You've scoured the internet for advice on your pending suicide and through the muck and rake of asphxiation and exsanguination, your search results have brought you here.
Or perhaps you are a foreigner who doesn't know how to use proper grammar when looking up childporn, jailbait, or pussyholics anonymous.
Either way- welcome to your salvation. Unless you really are looking for child porn. I can't pass for younger than 14. My sincerest apologies for failing your erection.
But for you, suicidal guy or gal, for you, I have a very simple truth that will motivate you towards unlimited success:
Nobody gives a fuck. Not a flying fuck and not a hot fuck. You can go ahead and drown yourself in an inch of water, but you're not making an impact. You're gonna make your momma's heartbreak. And if you don't have a momma, then find one. Your suicide may ruin the lives of those in your immediate circle ( perhaps even in the peripheral circle as well, if your tits are really big) but will not shift any positive change in the world. The news won't cover it- unless you're rich, white, gay, or you made sure to have your organs splash onto a camera lens.
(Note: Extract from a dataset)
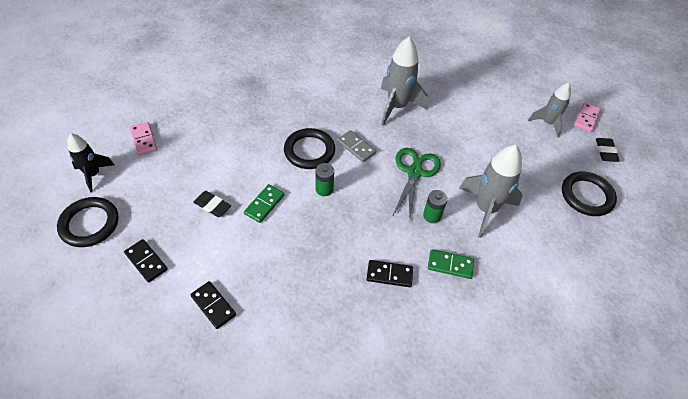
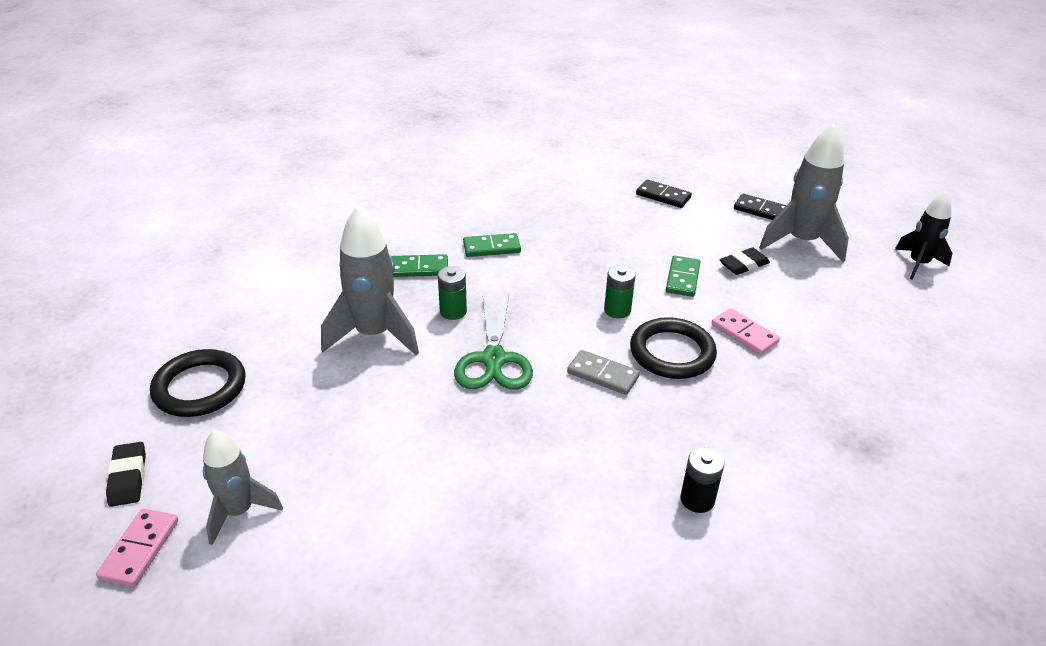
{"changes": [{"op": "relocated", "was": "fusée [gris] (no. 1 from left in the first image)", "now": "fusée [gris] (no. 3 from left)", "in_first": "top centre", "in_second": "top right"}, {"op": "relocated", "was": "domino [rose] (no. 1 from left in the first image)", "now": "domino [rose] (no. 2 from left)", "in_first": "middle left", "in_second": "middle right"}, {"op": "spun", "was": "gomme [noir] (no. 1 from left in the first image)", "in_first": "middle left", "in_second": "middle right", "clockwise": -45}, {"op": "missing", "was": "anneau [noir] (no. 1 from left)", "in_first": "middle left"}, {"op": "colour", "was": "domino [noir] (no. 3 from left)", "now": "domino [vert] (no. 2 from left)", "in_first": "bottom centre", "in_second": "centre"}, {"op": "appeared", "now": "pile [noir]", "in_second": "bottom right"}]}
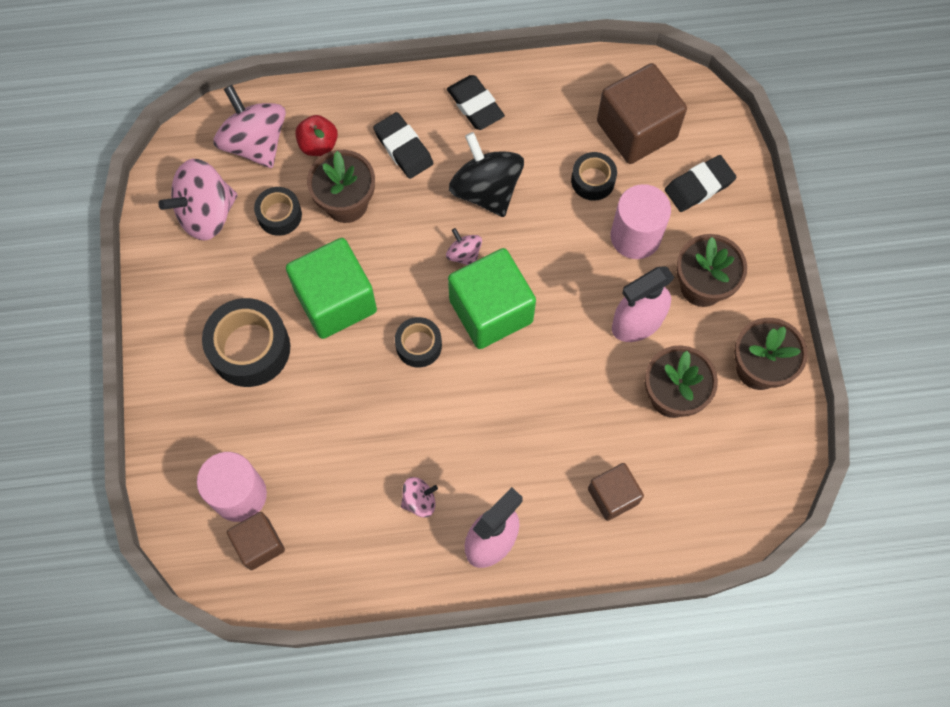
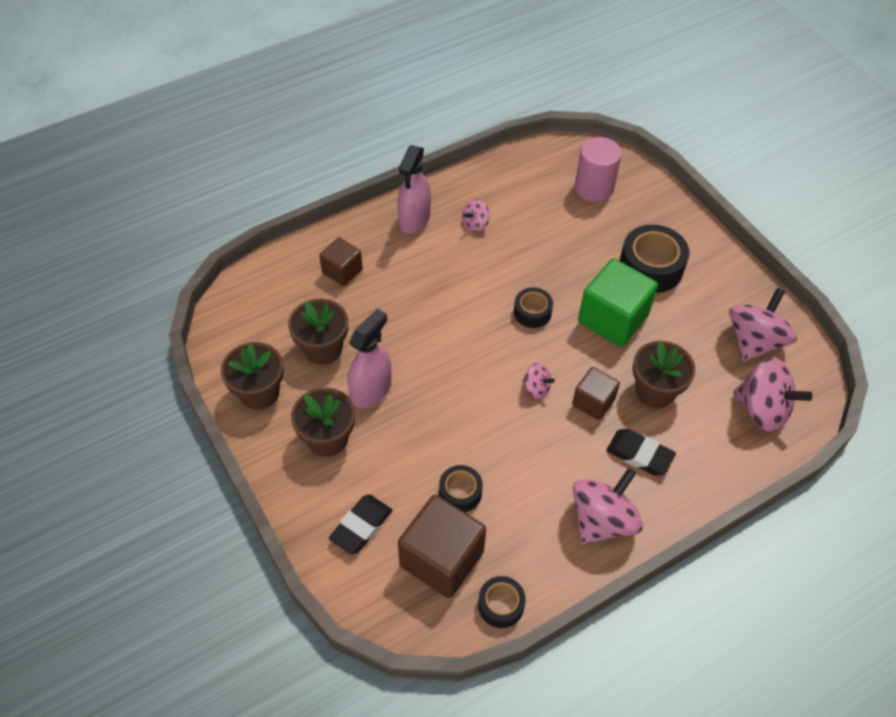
{"changes": [{"op": "exchanged", "was": "gomme [noir] (no. 2 from left)", "now": "toupie [rose] (no. 3 from left)", "in_first": "top centre", "in_second": "bottom right"}, {"op": "missing", "was": "pomme [rouge]", "in_first": "top left"}, {"op": "missing", "was": "toupie [noir]", "in_first": "top centre"}, {"op": "missing", "was": "cylindre [rose] (no. 2 from left)", "in_first": "top right"}, {"op": "relocated", "was": "ruban adhésif [noir] (no. 2 from left)", "in_first": "top left", "in_second": "bottom centre"}, {"op": "missing", "was": "cube [vert] (no. 2 from left)", "in_first": "centre"}, {"op": "relocated", "was": "cube [marron] (no. 1 from left in the first image)", "now": "cube [marron] (no. 3 from left)", "in_first": "bottom left", "in_second": "centre"}]}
You want to off yourself on account of revenge? No- that won't work. Whoever you want to get back at doesn't give a shit. They probably wouldn't even know you were dead. And then the people who do know will just think your a selfish fuck for killing yourself on behalf of another selfish fuck who used your body up and left your soul for dead.
No- if you really want to kill yourself, get famous first. Get an outrageous amount of public exposure and pay off paparazzi to take pictures of your used douches and free clinic files. Make a big scene- be on the cover of every magazine even though you don't do shit and what you do couldn't possibly be worth media coverage. Say inconceivably ignorant things and profit from both sides of the argument.
Then, while everybody's screaming and whispering your name, swallow twenty balloons filled with confetti and strap a bomb to your leg and jump out of blimp during the superbowl half-time show. Make it fun for everybody and live on in infamy.
Unless you're going to kill yourself in a meticulously similar way, don't bother. It's a waste of tax-payer money.